SPY’s Trading Volume Highlights Advisor Enthusiasm Toward ETFs

When it comes to the U.S. market in 2025, things have proven to be a tad bit more volatile than some experts may have expected.

Worse yet, market conditions don’t seem to be becoming less certain anytime soon. Escalating tariff threats and inflationary pressures are making it difficult to see what lies ahead. To top it all off, odds of the U.S. entering a recession this year are continuing to ebb and flow.

With all these factors in mind, many advisors and investors are still in the midst of reassessing their portfolio allocations. By examining where assets are flowing, one can gain a better understanding of which portfolio strategies are currently standing out.

Examining SPY's Fund Flows

The SPDR S&P 500 ETF Trust (SPY) needs no introduction. As one of the largest ETFs in the world, SPY is a reliable vehicle for fostering access to the equity market. Due to its highly regarded status, SPY can also be viewed as a bellwether for how advisors are valuing the S&P 500 at the moment.

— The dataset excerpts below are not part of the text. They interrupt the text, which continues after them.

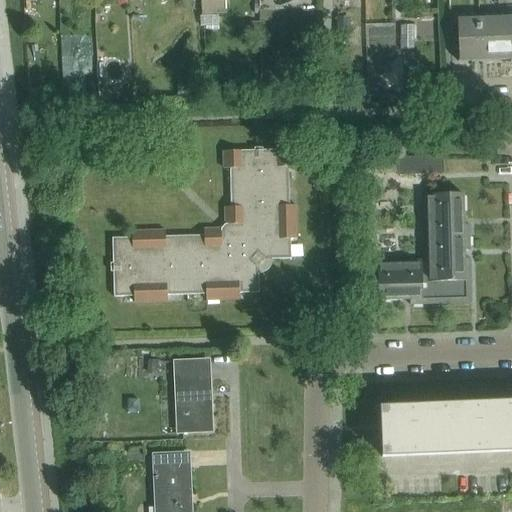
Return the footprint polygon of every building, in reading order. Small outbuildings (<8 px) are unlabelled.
[(201,0),(203,17),(227,15),(226,0),(201,0)] [(511,18),(498,19),(500,61),(511,60),(511,18)] [(498,19),(478,20),(479,62),(500,61),(498,19)] [(479,62),(478,20),(457,21),(459,62),(479,62)] [(252,24),(252,38),(262,38),(261,24),(252,24)] [(179,90),(194,96),(199,85),(183,79),(179,90)] [(290,207),(290,188),(289,168),(295,168),(294,149),(223,152),(224,170),(231,170),(232,208),(225,209),(226,225),(222,229),(204,230),(205,237),(166,238),(166,231),(132,232),(133,238),(113,239),(114,298),(134,297),(135,303),(168,302),(168,297),(206,296),(206,301),(240,300),(240,294),(260,293),(259,268),(267,260),(292,259),(291,239),(297,239),(296,207),(290,207)] [(398,176),(444,174),(443,156),(397,158),(398,176)] [(410,305),(428,304),(472,303),(470,258),(465,259),(465,250),(470,250),(469,225),(465,225),(463,194),(425,195),(427,261),(378,262),(379,301),(410,300),(410,305)] [(149,361),(148,375),(157,376),(159,362),(149,361)] [(214,433),(212,381),(200,381),(199,363),(175,364),(179,435),(214,433)] [(511,401),(381,407),(383,458),(511,453),(511,401)] [(192,499),(191,471),(184,472),(183,453),(153,454),(155,511),(190,511),(190,499),(192,499)]
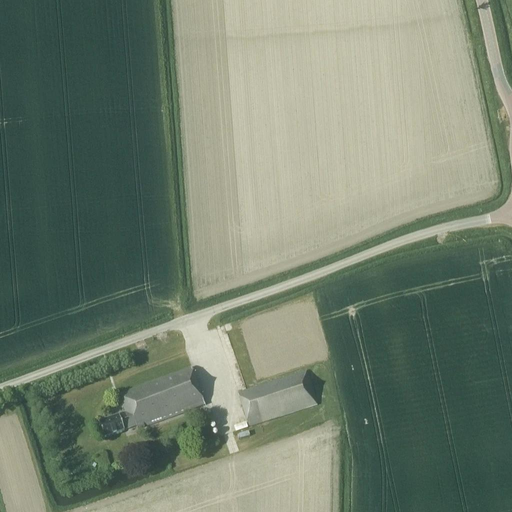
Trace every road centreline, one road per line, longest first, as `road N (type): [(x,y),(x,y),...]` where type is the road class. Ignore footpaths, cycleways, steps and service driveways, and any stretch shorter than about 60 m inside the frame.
road 1 (unclassified): [(0,389),(426,236),(511,217)]
road 2 (tertiary): [(506,121),(477,0)]
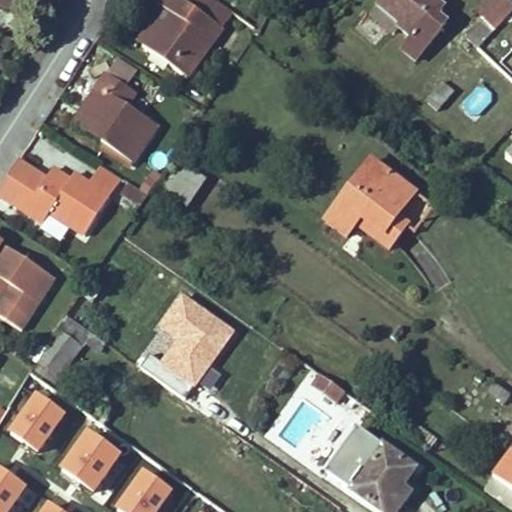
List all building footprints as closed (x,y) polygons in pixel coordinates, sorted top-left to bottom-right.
[(0,0),(0,6),(18,14),(23,0),(0,0)] [(155,29),(140,48),(186,81),(221,31),(233,15),(212,0),(182,0),(181,2),(177,0),(160,0),(157,5),(161,8),(170,15),(158,31),(155,29)] [(433,23),(436,20),(442,11),(428,0),(384,0),(370,18),(393,36),(398,30),(411,41),(401,52),(415,63),(441,31),(433,23)] [(484,22),(466,41),(477,50),(511,12),(511,6),(505,0),(485,0),(474,13),(484,22)] [(136,44),(140,48),(155,29),(158,31),(170,15),(161,8),(136,44)] [(445,26),(436,20),(433,23),(441,31),(445,26)] [(106,76),(80,115),(107,133),(100,144),(132,165),(156,128),(127,109),(135,96),(106,76)] [(453,95),(442,85),(426,103),(437,113),(453,95)] [(107,133),(80,115),(73,126),(100,144),(107,133)] [(109,198),(89,186),(72,175),(68,181),(51,170),(45,181),(33,174),(17,164),(0,190),(0,199),(12,208),(42,226),(49,216),(84,237),(109,198)] [(346,241),(356,227),(360,221),(392,245),(404,229),(393,220),(412,197),(369,164),(323,223),(346,241)] [(181,166),(162,192),(186,210),(205,183),(181,166)] [(109,198),(121,180),(101,168),(89,186),(109,198)] [(128,182),(119,195),(138,208),(147,194),(128,182)] [(360,221),(356,227),(387,251),(392,245),(360,221)] [(0,283),(9,289),(1,301),(0,303),(0,318),(20,332),(53,282),(0,246),(0,283)] [(0,300),(1,301),(9,289),(0,283),(0,300)] [(57,382),(84,346),(62,329),(34,365),(57,382)] [(483,378),(477,374),(473,380),(478,385),(483,378)] [(323,379),(315,389),(340,407),(347,397),(323,379)] [(508,396),(492,385),(486,393),(502,404),(508,396)] [(36,391),(10,429),(37,449),(66,413),(36,391)] [(400,434),(427,453),(436,440),(409,422),(400,434)] [(87,424),(56,464),(91,491),(122,452),(87,424)] [(325,475),(377,511),(396,511),(408,495),(405,493),(400,489),(413,470),(356,430),(325,475)] [(482,493),(508,511),(511,511),(511,455),(510,455),(482,493)] [(0,511),(7,511),(27,483),(0,464),(0,511)] [(120,511),(156,511),(174,488),(142,464),(112,506),(120,511)] [(67,511),(48,499),(39,511),(67,511)]
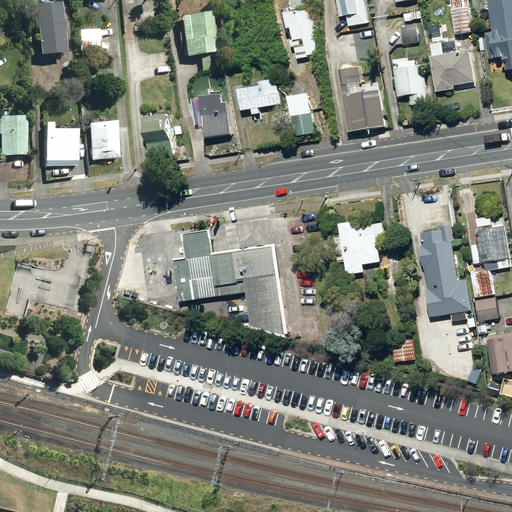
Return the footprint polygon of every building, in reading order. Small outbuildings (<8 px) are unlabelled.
[(268,0),(271,14),(313,7),(311,0),(268,0)] [(350,17),(351,26),(371,23),(366,0),(339,0),(343,18),(350,17)] [(452,0),(458,36),(475,33),(469,0),(452,0)] [(511,72),(511,0),(493,0),(498,33),(488,35),(492,60),(508,58),(510,72),(511,72)] [(37,28),(38,56),(63,56),(62,31),(63,31),(63,25),(60,25),(60,5),(33,6),(34,28),(37,28)] [(298,47),(301,60),(311,58),(311,56),(324,54),(316,12),(286,18),(288,31),(296,30),(298,42),(294,42),(296,48),(298,47)] [(413,13),(414,21),(424,20),(423,12),(413,13)] [(178,19),(184,58),(216,53),(210,14),(178,19)] [(402,29),(405,46),(422,43),(419,26),(402,29)] [(78,31),(79,52),(98,51),(97,31),(78,31)] [(434,58),(440,93),(458,90),(457,87),(478,83),(473,51),(460,53),(459,47),(446,50),(445,44),(434,46),(436,57),(434,58)] [(413,97),(415,107),(431,104),(426,67),(397,71),(401,99),(413,97)] [(341,71),(352,134),(387,128),(381,93),(363,96),(361,84),(364,84),(361,68),(341,71)] [(91,77),(91,85),(107,85),(107,77),(91,77)] [(255,110),(256,116),(262,115),(261,109),(284,105),(279,81),(263,84),(264,88),(241,92),(245,112),(255,110)] [(208,125),(210,140),(235,137),(230,104),(225,104),(223,95),(193,100),(197,127),(208,125)] [(305,95),(288,99),(292,119),(293,119),(297,138),(317,134),(313,115),(310,97),(305,98),(305,95)] [(145,120),(152,161),(176,156),(169,115),(145,120)] [(0,157),(25,156),(23,119),(0,120),(0,157)] [(86,126),(90,162),(117,159),(113,123),(86,126)] [(43,125),(43,167),(75,167),(75,131),(50,132),(50,125),(43,125)] [(473,274),(478,299),(496,296),(492,272),(511,268),(511,263),(511,260),(511,259),(511,251),(508,228),(497,229),(496,227),(494,227),(492,219),(479,221),(488,272),(473,274)] [(348,264),(350,276),(367,274),(366,266),(383,264),(379,239),(387,238),(385,225),(359,229),(358,223),(342,226),(344,238),(337,239),(342,265),(348,264)] [(429,269),(433,291),(462,286),(453,230),(424,234),(426,249),(422,249),(426,270),(429,269)] [(255,331),(290,340),(277,248),(217,256),(215,242),(213,231),(185,235),(187,246),(189,260),(178,261),(183,303),(250,294),(255,331)] [(466,299),(468,309),(474,307),(473,298),(466,299)] [(479,303),(482,323),(502,319),(498,299),(479,303)] [(443,334),(448,365),(477,360),(472,329),(443,334)] [(511,334),(490,338),(497,376),(511,373),(511,334)] [(395,344),(397,366),(416,364),(414,342),(395,344)] [(424,354),(427,373),(443,370),(440,351),(424,354)]
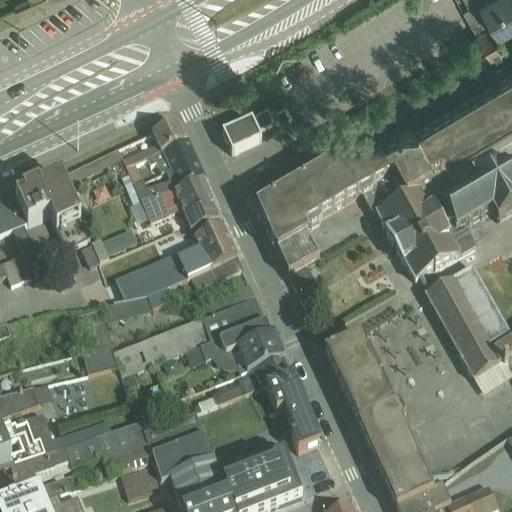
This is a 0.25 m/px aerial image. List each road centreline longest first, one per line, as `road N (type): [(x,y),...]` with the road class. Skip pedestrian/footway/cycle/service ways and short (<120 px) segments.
road 1 (residential): [(511,57),(236,214)]
road 2 (tertiary): [(366,488),(236,214)]
road 3 (primary): [(0,150),(171,66)]
road 4 (primary): [(152,21),(0,100)]
road 5 (tertiary): [(236,214),(171,66)]
road 6 (primary): [(171,66),(309,0)]
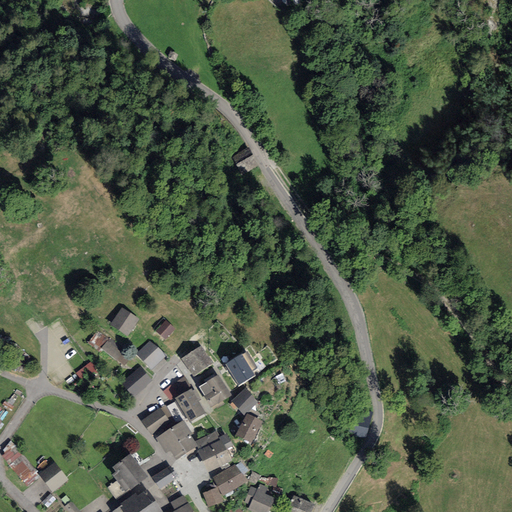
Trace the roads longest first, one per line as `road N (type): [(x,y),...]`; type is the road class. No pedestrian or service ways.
road 1 (unclassified): [(325,511),(376,426),(356,314),(226,106),(151,49),(121,19),(116,0)]
road 2 (track): [(261,156),(274,155),(332,237),(392,256),(448,287),(511,379)]
road 3 (residential): [(206,511),(132,418),(52,389),(33,397),(0,449)]
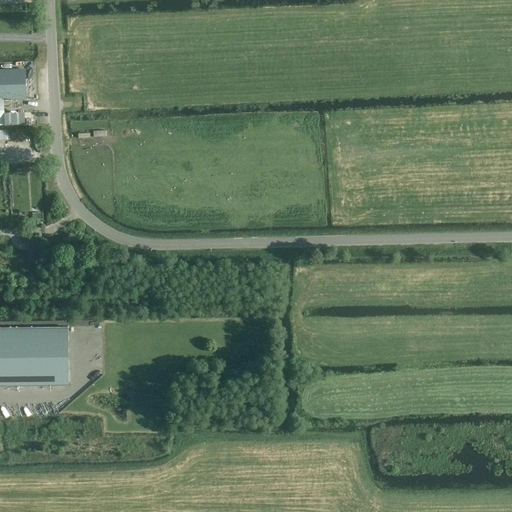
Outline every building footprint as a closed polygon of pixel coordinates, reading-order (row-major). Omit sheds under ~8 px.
[(0,125),(4,125),(3,100),(26,99),(25,69),(0,70),(0,125)] [(33,98),(42,97),(41,89),(32,90),(33,98)] [(13,146),(25,146),(25,138),(12,138),(13,146)] [(31,238),(32,260),(41,260),(41,238),(31,238)] [(13,274),(12,282),(22,282),(23,274),(13,274)] [(68,385),(67,327),(0,327),(0,385),(27,386),(38,385),(68,385)]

Fund flows data from FactSet helps illuminate how SPY’s advisor experience has shifted over the last month or so. During the month of March, SPY was negatively impacted as some investors moved out of equities.

However, these outflows may very well have occurred for reasons outside of the fund’s control. When the U.S. market became especially roiled, advisors may have looked to pivot from equities to more risk-averse assets. This could include “safe havens” like bonds or cash strategies, or international equities with low correlation to the United States.